**REQUIREMENT**
Write the data out in full and word for word. Do not include images.

··· DATA UNDER STUDY

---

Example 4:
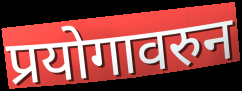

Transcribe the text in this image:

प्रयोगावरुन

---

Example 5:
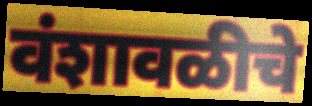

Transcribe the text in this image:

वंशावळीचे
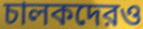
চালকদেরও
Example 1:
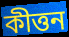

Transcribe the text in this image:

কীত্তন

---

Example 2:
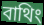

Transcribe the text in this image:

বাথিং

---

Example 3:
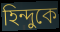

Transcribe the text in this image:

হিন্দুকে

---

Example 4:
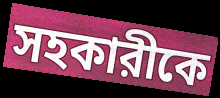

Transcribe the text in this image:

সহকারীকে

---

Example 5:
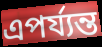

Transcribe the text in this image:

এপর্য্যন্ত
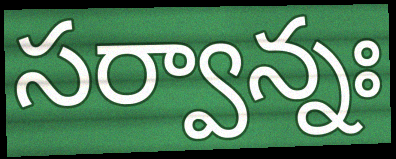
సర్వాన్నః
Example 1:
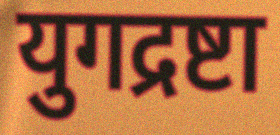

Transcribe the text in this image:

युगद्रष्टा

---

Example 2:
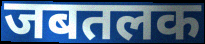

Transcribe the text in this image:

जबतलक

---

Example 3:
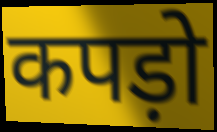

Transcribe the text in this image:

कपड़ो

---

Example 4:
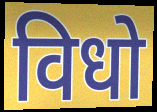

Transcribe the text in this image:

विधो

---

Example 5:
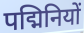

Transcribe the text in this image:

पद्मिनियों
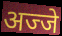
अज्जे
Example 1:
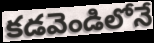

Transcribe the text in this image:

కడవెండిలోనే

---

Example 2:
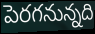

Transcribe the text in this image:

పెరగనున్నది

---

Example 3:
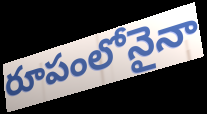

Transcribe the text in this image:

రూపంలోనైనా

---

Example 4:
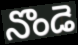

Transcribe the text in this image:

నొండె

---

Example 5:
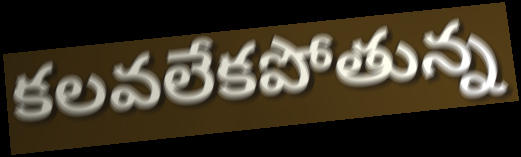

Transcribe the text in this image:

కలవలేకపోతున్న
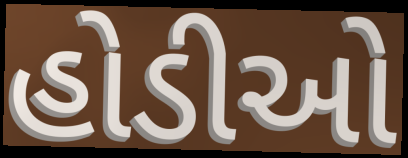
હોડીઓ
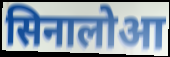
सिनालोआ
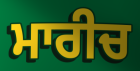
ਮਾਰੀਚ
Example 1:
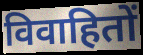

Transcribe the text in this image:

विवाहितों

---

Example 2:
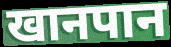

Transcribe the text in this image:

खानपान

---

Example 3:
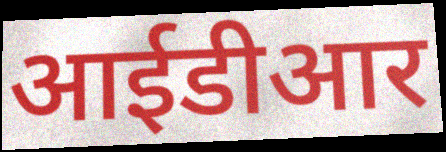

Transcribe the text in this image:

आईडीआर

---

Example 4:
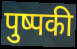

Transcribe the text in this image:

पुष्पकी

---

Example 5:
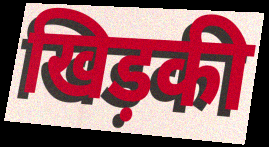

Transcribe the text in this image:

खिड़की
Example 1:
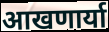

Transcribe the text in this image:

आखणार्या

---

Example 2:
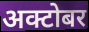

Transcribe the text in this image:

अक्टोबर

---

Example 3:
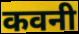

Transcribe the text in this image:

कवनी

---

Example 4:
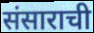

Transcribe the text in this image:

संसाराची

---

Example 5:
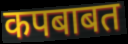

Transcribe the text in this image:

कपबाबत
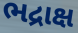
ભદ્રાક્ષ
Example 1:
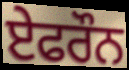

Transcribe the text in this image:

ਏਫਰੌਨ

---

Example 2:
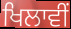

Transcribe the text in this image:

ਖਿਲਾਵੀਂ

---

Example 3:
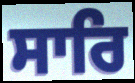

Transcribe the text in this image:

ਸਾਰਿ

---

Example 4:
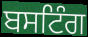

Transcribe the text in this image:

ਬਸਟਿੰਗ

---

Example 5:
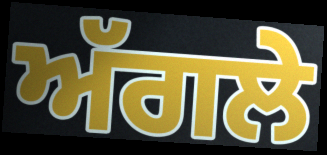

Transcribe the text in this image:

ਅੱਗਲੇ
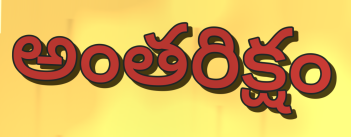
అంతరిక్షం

······

**WRITTEN SOLUTION**
---

Example 4:

Transcribe the text in this image:

प्रयोगावरुन

---

Example 5:

Transcribe the text in this image:

वंशावळीचे
চালকদেরও
Example 1:

Transcribe the text in this image:

কীত্তন

---

Example 2:

Transcribe the text in this image:

বাথিং

---

Example 3:

Transcribe the text in this image:

হিন্দুকে

---

Example 4:

Transcribe the text in this image:

সহকারীকে

---

Example 5:

Transcribe the text in this image:

এপর্য্যন্ত
సర్వాన్నః
Example 1:

Transcribe the text in this image:

युगद्रष्टा

---

Example 2:

Transcribe the text in this image:

जबतलक

---

Example 3:

Transcribe the text in this image:

कपड़ो

---

Example 4:

Transcribe the text in this image:

विधो

---

Example 5:

Transcribe the text in this image:

पद्मिनियों
अज्जे
Example 1:

Transcribe the text in this image:

కడవెండిలోనే

---

Example 2:

Transcribe the text in this image:

పెరగనున్నది

---

Example 3:

Transcribe the text in this image:

రూపంలోనైనా

---

Example 4:

Transcribe the text in this image:

నొండె

---

Example 5:

Transcribe the text in this image:

కలవలేకపోతున్న
હોડીઓ
सिनालोआ
ਮਾਰੀਚ
Example 1:

Transcribe the text in this image:

विवाहितों

---

Example 2:

Transcribe the text in this image:

खानपान

---

Example 3:

Transcribe the text in this image:

आईडीआर

---

Example 4:

Transcribe the text in this image:

पुष्पकी

---

Example 5:

Transcribe the text in this image:

खिड़की
Example 1:

Transcribe the text in this image:

आखणार्या

---

Example 2:

Transcribe the text in this image:

अक्टोबर

---

Example 3:

Transcribe the text in this image:

कवनी

---

Example 4:

Transcribe the text in this image:

संसाराची

---

Example 5:

Transcribe the text in this image:

कपबाबत
ભદ્રાક્ષ
Example 1:

Transcribe the text in this image:

ਏਫਰੌਨ

---

Example 2:

Transcribe the text in this image:

ਖਿਲਾਵੀਂ

---

Example 3:

Transcribe the text in this image:

ਸਾਰਿ

---

Example 4:

Transcribe the text in this image:

ਬਸਟਿੰਗ

---

Example 5:

Transcribe the text in this image:

ਅੱਗਲੇ
అంతరిక్షం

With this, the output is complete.